# ABOUT THIS EXERCISE
Turn the text of the items below into a JSON list of strings, one string per line, with blank lines skipped. Leave the pictures out.

Stored entries
==*==

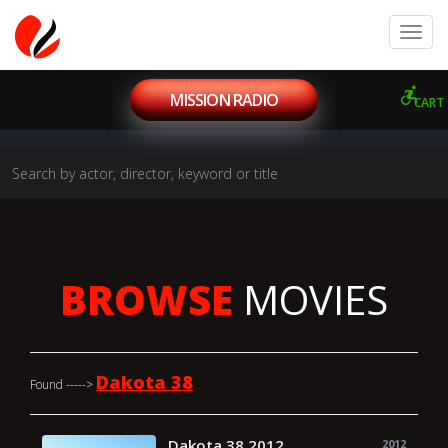
MISSION RADIO
CART
BROWSE
MOVIES
Dakota 38
Found ----->
Dakota 38 2012
2012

==*==

# RESPONSE FOR THIS EXERCISE
[
  "MISSION RADIO",
  "CART",
  "BROWSE",
  "MOVIES",
  "Dakota 38",
  "Found ----->",
  "Dakota 38 2012",
  "2012"
]